What To Do: Lab compliance officers will have to pay close attention to the Final Rule which CMS is expected to publish after responding to the public feedback in January. The key thing to watch for is whether the agency backs down from its proposal to cut out labs from the new exceptions. In either case, there are parts of the proposed rule that benefit labs, including:
- Clarification of “commercially reasonable” compensation for purposes of applying current AKS and Stark exceptions;
- The new definition of “fair market value” for purposes of applying the current exception for equipment or property rentals;
- The elimination of the current “period of disallowance” waiting period for arrangements between labs and physicians that fail to qualify for a Stark exception;
- The expansion of the 90-day grace period for Stark exceptions, which would allow labs and physicians to not only sign but also execute the required documents during the 90 days; and
- The new exception for arrangements in which labs pay a physician less than $3,500 in a calendar year.
- The New HIPAA Enforcement Initiative
Compliance Challenge: Historically, HIPAA enforcement has focused predominantly on the failure of labs and other covered entities to keep protected health information (PHI) private and secure.
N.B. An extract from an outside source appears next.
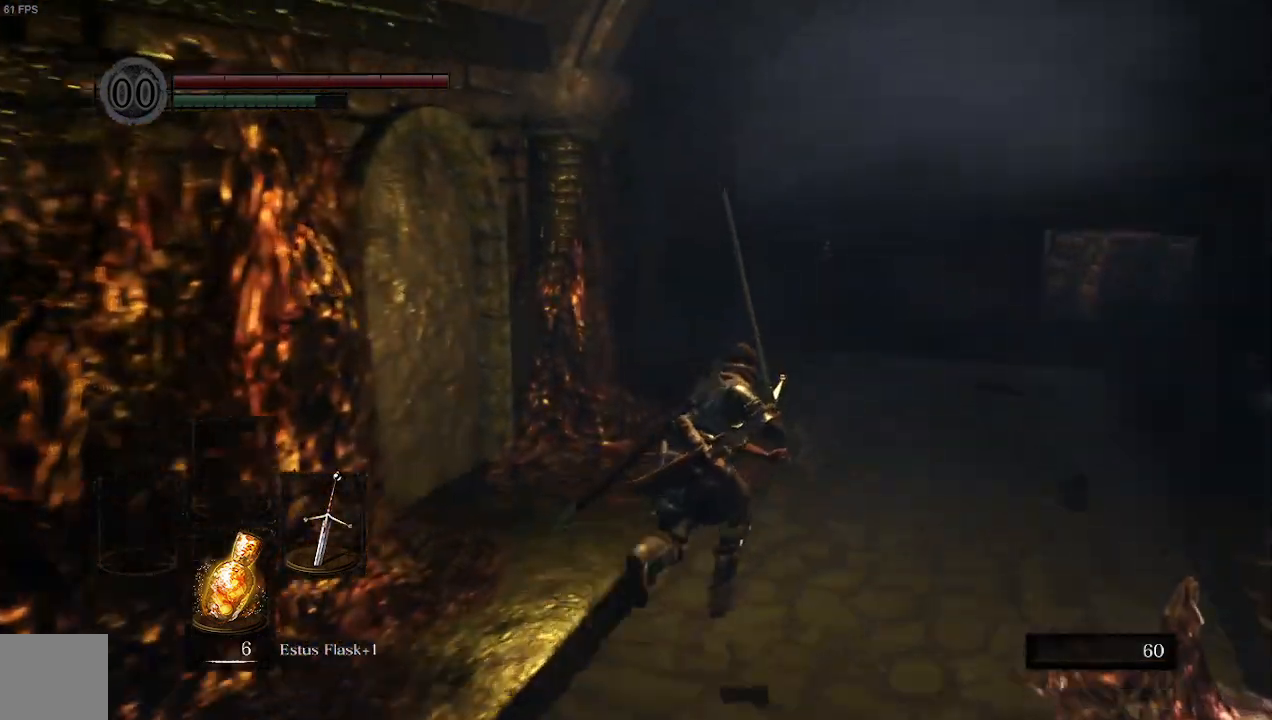
{"dt_ms": 500, "buttons": ["B"], "left_stick": "up-right", "right_stick": "left", "events": [[300, "left_stick", "up-right"]]}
But in March, the HHS Office for Civil Rights (OCR) announced a new enforcement campaign targeting providers that keep PHI too close to the vest by denying patients their access rights. On Sept. 9, 2019, the OCR announced its first action under its so called Right of Access initiative, an $85,000 settlement with a Florida hospital for denying a mother timely access to her unborn child’s PHI. OCR struck again on Dec. 12, by announcing another settlement for the same amount with a Florida primary care and interventional pain management firm that failed to forward a patient’s PHI in electronic format to a third party.
What To Do: While denying individuals access to their PHI has always been illegal, thanks to Right of Access, it now carries the real risk of fines and other penalties. That makes it imperative for compliance officers to do a full scale review to ensure that IT systems are in place and lab staffers are doing a good job of respecting patients’ rights to see, copy and amend their lab records in the requested format and without being overcharged for doing so.